GM seems to be well-placed to benefit from the long-term growth trend in this area. It purchased self-driving technology start-up Cruise Automation in 2016. It has already included the company’s semi-autonomous technology in its products, and plans to release a fully autonomous vehicle in 2019. With the company having scalability that has allowed it to build 130 autonomous vehicles in the last year, its operational strength could allow it to more easily access the mass-market autonomous vehicles segment than some of its peers.
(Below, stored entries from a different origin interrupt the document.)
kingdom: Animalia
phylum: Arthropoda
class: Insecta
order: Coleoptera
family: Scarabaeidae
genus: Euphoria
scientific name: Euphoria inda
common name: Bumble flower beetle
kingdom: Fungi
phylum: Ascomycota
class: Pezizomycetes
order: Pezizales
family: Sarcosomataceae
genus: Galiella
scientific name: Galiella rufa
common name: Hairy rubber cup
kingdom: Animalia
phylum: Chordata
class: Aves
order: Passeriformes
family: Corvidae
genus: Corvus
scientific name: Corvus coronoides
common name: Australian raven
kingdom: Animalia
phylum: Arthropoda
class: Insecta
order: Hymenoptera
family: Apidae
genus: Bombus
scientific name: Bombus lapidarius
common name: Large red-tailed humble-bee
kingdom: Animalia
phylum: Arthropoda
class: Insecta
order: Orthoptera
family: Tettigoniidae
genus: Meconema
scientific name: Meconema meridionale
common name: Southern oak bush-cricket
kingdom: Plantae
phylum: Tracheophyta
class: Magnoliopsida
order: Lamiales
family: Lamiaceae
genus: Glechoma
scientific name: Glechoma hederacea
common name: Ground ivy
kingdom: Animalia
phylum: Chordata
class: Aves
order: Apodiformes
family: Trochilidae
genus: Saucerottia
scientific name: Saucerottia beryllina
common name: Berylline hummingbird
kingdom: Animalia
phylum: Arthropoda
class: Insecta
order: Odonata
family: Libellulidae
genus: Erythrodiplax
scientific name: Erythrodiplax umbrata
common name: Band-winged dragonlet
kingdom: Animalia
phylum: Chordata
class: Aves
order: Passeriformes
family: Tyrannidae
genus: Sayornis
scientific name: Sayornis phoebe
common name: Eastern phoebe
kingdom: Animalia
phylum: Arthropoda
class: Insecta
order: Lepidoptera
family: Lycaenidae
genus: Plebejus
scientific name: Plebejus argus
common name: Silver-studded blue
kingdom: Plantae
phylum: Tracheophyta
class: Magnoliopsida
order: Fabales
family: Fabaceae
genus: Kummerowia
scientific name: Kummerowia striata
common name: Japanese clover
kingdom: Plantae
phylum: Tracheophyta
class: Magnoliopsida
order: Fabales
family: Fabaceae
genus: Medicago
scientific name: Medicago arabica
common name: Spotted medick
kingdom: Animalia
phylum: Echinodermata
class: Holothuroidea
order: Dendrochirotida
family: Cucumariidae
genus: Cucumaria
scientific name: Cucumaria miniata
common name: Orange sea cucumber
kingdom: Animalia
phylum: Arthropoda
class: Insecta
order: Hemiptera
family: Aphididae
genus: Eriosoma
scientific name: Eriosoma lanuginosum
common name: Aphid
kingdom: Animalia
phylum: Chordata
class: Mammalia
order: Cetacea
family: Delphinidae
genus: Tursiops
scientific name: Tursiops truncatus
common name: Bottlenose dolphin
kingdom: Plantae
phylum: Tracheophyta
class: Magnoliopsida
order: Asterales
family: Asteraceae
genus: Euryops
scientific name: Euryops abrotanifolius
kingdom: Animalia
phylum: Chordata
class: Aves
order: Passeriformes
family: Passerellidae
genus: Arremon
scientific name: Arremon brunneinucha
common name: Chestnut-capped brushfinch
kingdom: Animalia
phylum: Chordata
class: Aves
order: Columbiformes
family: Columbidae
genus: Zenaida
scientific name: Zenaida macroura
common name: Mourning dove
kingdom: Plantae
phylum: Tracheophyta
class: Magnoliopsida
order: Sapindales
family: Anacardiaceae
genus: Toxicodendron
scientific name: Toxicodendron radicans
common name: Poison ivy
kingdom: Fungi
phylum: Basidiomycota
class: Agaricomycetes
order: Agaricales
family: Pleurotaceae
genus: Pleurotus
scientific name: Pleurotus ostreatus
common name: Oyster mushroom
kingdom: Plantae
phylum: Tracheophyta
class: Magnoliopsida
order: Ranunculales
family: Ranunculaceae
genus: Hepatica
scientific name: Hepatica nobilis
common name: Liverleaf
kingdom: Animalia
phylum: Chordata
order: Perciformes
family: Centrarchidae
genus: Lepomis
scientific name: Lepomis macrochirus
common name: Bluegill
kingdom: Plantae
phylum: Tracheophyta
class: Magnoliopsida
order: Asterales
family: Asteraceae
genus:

An investment of $2.25 billion from Softbank Vision Fund may provide GM with the capital required to launch its autonomous vehicles. Alongside its capabilities to capitalize on car-sharing through its Maven subsidiary, the prospects for the business in an autonomous vehicle marketplace seem to be encouraging.

New products

In the near term, new products could prove to be a major catalyst on GM’s financial performance. It is expected to release a new Chevrolet Blazer midsize crossover later in the year which will occupy the gap between the Equinox and Traverse. Both existing models have proved to be popular among consumers, which could improve the prospects of increasing sales from the new vehicle. Additionally, the Cadillac XT4 crossover is expected to prove popular among consumers, with more crossover vehicles potentially ahead in 2019 and in 2020.

Consumer demand for crossover vehicles continues to be high. They have proven to be highly profitable for the company, and have helped to offset slowing growth in other vehicle types in recent years. New products in this segment could help to boost the company’s market share and improve on past profitability.

Slowdown

While China has proved to be a key growth market for GM in recent years, its performance in the country was disappointing in the second quarter of the year. It recorded sales growth of 0.7%, which means that its growth for the first half of the year was 4.4%. This was partly due to a fall in Buick sales of 16.2% in the second quarter, which was surprising because of the brand’s successful track record of growth in previous years. The company did not provide an explanation for the fall in Buick sales, and a continued decline that hurts its overall performance could cause investor sentiment in the stock to come under pressure.

Despite this, the prospects for GM in China continue to be positive. Although the potential for a full-scale U.S.-China trade war continues to be present, the company has a 14% market share of what remains the world’s largest automotive market.

In the second quarter, its other brands enjoyed strong growth in China. For example, Chevrolet’s sales growth was 22.3%, while Cadillac grew its sales by 19%. Its low-cost brand Baojun saw sales rise by 6%, while new product launches in its Buick range could help to improve on the brand’s performance over the medium term. With multiple refreshed or new models across the GM product range due to be released in China by the end of 2018, its performance in the country could be set to improve.

Verdict

GM’s performance in the first quarter of the year was disappointing. Similarly, its sales growth in China in the second quarter of the year was less impressive than many investors had expected. The company looks set to improve its performance, however, with new vehicle launches ahead that could boost consumer demand for its products.

In the long run, the company appears to have a strong position in the autonomous vehicles segment. While it may take a number of years for this to catalyze its financial performance, it may cause investors to become more upbeat about its long-term prospects. After underperforming the S&P 500 in the last year, a turnaround could be ahead for the company over the medium term.